Por si fuera poco, algunos dirigentes kirchneristas, interesados en asegurarse un futuro político, deambulan por los medios defendiendo una reforma constitucional que permita la reelección indefinida, como en Venezuela. Aún no hay una iniciativa concreta, pero ya es rechazada por el 85% de la población, y el mero tanteo es explotado hasta el infinito por «Clarín» y los medios opositores.

A todo esto hay que sumar la crisis de representación del espectro del electorado opositor, que no puede articular fuera de la derecha tradicional una propuesta que ofrezca confianza y el vaciamiento del Parlamento, que sirvió para canalizar la grave crisis de 2008 pero que hoy cuenta con holgada mayoría kirchnerista, que la impone a mano de hierro.

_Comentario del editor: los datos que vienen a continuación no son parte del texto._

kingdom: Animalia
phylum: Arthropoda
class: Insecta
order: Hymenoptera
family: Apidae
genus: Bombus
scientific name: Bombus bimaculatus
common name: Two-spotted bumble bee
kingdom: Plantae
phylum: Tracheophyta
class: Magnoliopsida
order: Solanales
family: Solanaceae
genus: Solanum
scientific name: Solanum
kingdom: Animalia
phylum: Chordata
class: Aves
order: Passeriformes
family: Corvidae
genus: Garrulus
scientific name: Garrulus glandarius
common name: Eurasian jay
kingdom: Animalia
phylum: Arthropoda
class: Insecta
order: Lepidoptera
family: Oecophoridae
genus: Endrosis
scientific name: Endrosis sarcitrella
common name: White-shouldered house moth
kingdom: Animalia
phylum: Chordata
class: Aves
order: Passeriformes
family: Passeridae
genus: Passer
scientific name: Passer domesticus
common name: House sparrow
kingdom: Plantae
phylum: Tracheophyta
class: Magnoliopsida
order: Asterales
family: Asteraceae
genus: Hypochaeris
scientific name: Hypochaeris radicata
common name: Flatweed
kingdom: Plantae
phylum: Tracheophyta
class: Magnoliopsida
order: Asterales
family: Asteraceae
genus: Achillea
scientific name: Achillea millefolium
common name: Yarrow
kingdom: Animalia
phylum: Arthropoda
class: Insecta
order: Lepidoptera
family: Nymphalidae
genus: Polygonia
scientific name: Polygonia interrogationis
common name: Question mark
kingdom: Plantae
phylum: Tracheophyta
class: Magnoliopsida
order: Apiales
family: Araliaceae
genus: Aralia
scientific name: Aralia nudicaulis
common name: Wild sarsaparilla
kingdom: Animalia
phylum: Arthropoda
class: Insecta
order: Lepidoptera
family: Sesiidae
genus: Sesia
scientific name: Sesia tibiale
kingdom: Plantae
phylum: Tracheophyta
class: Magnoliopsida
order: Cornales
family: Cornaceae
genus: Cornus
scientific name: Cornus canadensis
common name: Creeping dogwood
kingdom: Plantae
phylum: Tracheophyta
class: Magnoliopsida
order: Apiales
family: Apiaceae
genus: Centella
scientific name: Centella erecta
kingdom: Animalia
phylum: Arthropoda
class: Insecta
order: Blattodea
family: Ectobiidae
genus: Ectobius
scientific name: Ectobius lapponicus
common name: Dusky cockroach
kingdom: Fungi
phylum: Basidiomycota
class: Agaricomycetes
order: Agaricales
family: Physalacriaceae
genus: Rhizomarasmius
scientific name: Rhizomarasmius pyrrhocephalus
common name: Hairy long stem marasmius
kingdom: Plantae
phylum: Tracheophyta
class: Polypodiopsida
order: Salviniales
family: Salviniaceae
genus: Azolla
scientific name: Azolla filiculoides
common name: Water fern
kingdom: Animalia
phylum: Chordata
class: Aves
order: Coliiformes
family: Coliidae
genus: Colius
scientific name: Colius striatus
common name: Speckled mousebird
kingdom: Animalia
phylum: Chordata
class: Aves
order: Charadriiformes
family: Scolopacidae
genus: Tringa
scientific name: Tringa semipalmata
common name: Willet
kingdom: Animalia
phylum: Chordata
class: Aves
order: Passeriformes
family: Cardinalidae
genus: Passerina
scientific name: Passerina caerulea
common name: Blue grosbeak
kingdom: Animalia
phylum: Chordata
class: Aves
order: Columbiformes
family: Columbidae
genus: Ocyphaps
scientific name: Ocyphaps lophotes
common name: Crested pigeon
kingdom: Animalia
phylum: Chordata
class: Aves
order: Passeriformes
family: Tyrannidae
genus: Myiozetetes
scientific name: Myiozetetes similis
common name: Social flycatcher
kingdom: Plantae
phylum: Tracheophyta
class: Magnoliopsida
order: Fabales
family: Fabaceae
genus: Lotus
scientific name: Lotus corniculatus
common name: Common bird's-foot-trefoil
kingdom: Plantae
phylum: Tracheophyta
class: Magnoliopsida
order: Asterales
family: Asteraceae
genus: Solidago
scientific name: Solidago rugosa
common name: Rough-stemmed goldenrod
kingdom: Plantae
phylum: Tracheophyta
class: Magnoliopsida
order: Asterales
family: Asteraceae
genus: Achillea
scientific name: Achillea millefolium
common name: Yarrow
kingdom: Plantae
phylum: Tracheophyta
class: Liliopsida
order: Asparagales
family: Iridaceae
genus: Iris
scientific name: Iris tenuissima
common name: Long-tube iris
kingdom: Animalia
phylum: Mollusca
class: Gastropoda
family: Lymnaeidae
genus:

Pero no todas son malas noticias para Cristina Fernández de Kirchner, que cuenta con varios activos políticos que le sitúan por encima de cualquier opositor, sobre todo si entra en juego la memoria: la debacle de 2002 representó desgobierno y depresión económica. La presidenta demostró sobrada capacidad de gobernabilidad y, aunque no gusten sus políticas, al ser una keynesiana pura hará cualquier cosa que sea necesaria para mantener la economía en crecimiento. Han pasado solo diez años del colapso y ese recuerdo indeleble en el inconsciente colectivo argentino la fortalece y la sostiene.